I designed a robot arm that simulates the human elbow-forearm structure. The model consists of a one-axis upper arm part and a two-axis forearm part, connected by an elbow joint. With this model, I attempted to create a structure that can flex and extend at the joint and simultaneously rotate at the distal end of the forearm.
Geodesic curves on the cone were used for the two axes of the forearm part. Mathematically it is generally known that
· When a cone rolls on a plane, the conic vertex does not move [theorem 1], and
· When a cone rolls on a plane, the geodesic curve on the cone moves on a straight line on a plane [theorem 2].
With these theorems, I produced two movement models.
Model I: When two cones and the geodesic curves on the cones roll on the front and reverse sides of one plane, they always touch during motion on a straight line on the plane.
Model II: This is the movement model produced by adding a straight line that connects two conic vertexes to model I. Two geodesic curves on the cone can turn around the straight line.

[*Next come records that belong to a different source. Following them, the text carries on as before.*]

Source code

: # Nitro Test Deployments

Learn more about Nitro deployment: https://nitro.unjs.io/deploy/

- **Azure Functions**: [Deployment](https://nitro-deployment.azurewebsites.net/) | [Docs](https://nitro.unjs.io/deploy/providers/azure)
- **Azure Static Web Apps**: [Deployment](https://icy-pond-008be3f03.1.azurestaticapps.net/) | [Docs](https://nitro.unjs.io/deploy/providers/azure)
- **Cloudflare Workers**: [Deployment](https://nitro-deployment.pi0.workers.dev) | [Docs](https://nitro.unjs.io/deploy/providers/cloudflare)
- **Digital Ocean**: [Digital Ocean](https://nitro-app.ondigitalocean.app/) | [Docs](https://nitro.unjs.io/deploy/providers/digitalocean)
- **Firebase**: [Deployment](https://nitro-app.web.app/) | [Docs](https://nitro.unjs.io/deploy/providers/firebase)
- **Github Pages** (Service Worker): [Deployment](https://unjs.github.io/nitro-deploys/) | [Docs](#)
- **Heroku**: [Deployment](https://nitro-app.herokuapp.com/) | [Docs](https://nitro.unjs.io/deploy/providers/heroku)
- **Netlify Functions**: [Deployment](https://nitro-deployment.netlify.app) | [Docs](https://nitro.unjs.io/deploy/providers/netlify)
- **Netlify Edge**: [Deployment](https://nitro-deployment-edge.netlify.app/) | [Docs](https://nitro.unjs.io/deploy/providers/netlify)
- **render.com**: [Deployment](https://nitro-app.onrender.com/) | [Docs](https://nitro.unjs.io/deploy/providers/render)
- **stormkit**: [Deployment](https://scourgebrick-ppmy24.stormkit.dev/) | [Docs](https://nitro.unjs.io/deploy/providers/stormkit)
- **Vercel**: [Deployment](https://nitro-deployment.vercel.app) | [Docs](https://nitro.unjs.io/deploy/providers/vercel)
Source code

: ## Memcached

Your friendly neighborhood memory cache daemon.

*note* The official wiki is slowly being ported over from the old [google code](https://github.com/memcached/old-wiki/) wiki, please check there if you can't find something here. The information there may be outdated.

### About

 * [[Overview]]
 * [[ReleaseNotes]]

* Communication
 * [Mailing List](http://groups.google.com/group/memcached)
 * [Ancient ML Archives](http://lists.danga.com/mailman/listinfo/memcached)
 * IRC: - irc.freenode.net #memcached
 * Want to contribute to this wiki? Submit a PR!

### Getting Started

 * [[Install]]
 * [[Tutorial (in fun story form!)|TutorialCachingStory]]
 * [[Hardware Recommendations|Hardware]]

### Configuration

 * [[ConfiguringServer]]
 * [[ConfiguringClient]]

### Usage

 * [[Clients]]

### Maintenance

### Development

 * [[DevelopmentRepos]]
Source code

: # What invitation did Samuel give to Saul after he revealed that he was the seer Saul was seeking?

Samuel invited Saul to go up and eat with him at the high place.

It was shown that movement model II was a structure for which rotation at the distal end of the forearm part was possible simultaneously with flexion and extension at the elbow joint part. Movement model II was redefined from the geometric movement conditions near the point of contact of the two geodesic curves on the cone. Further modification of these geometric movement conditions resulted in a new model with more natural movement of a human elbow-forearm structure.